**RECORDS TO USE**
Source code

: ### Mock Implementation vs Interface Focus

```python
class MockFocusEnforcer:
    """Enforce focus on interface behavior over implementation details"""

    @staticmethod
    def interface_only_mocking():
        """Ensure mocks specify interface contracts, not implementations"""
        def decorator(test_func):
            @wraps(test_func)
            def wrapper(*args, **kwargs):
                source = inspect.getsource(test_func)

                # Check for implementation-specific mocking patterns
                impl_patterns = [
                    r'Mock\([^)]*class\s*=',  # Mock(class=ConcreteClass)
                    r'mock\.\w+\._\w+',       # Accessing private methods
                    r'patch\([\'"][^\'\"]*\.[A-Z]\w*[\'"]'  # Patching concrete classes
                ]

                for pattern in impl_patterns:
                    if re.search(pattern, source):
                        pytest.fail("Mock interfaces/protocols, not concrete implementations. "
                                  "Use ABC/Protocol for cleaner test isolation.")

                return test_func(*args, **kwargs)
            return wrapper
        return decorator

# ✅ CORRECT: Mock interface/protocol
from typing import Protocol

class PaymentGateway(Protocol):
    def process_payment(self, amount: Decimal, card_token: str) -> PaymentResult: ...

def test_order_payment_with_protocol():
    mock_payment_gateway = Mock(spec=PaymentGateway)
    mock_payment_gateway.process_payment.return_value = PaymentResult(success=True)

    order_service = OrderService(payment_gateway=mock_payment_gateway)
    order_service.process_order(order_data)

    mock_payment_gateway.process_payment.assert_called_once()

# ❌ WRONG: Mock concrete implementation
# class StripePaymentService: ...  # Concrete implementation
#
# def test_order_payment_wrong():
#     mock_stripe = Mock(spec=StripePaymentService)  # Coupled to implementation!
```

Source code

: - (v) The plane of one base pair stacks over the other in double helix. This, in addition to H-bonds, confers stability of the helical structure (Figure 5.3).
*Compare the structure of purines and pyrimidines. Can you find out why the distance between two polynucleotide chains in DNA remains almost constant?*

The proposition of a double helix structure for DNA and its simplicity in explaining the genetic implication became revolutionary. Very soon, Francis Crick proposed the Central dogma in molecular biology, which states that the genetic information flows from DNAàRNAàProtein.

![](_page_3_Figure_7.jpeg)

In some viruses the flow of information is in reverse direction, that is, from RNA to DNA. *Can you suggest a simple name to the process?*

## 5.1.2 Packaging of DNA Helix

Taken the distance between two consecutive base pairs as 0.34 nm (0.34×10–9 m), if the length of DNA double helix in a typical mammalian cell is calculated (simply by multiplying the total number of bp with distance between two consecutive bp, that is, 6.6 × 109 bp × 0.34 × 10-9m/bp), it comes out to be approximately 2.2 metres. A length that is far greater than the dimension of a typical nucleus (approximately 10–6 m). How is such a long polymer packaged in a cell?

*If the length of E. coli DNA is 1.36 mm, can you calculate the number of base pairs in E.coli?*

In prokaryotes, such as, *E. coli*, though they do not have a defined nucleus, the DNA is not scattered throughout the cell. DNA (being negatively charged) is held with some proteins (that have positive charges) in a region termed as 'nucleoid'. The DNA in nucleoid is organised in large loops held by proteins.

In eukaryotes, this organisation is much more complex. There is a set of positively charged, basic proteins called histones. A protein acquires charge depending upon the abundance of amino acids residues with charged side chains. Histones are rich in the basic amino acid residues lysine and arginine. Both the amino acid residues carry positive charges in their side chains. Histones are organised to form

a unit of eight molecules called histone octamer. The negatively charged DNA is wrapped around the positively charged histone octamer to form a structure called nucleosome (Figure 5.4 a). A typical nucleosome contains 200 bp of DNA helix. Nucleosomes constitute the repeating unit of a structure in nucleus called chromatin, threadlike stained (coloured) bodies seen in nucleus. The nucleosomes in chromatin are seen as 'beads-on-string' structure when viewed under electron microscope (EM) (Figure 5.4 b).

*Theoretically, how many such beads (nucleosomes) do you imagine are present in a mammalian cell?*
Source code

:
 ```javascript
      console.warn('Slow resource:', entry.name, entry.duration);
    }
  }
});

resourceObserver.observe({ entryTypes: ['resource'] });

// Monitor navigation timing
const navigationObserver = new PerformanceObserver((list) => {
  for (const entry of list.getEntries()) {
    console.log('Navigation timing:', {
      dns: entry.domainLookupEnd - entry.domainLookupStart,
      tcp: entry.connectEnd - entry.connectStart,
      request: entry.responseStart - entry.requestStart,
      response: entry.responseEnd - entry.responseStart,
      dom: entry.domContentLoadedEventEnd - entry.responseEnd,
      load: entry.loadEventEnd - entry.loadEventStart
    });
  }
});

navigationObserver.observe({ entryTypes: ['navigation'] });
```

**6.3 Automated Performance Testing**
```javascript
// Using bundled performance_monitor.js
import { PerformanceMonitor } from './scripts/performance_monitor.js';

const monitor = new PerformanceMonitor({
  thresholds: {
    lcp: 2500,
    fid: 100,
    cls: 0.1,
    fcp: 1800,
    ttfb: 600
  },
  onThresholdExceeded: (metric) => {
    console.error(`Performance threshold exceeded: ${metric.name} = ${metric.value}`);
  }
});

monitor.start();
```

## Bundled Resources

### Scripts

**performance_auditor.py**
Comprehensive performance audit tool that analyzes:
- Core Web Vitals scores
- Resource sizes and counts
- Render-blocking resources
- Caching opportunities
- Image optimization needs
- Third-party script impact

**TASK DIRECTIONS**
Only lines containing the word "decorator" matter here: count them in the entries and give the number, nothing else.

**OUTPUT**
2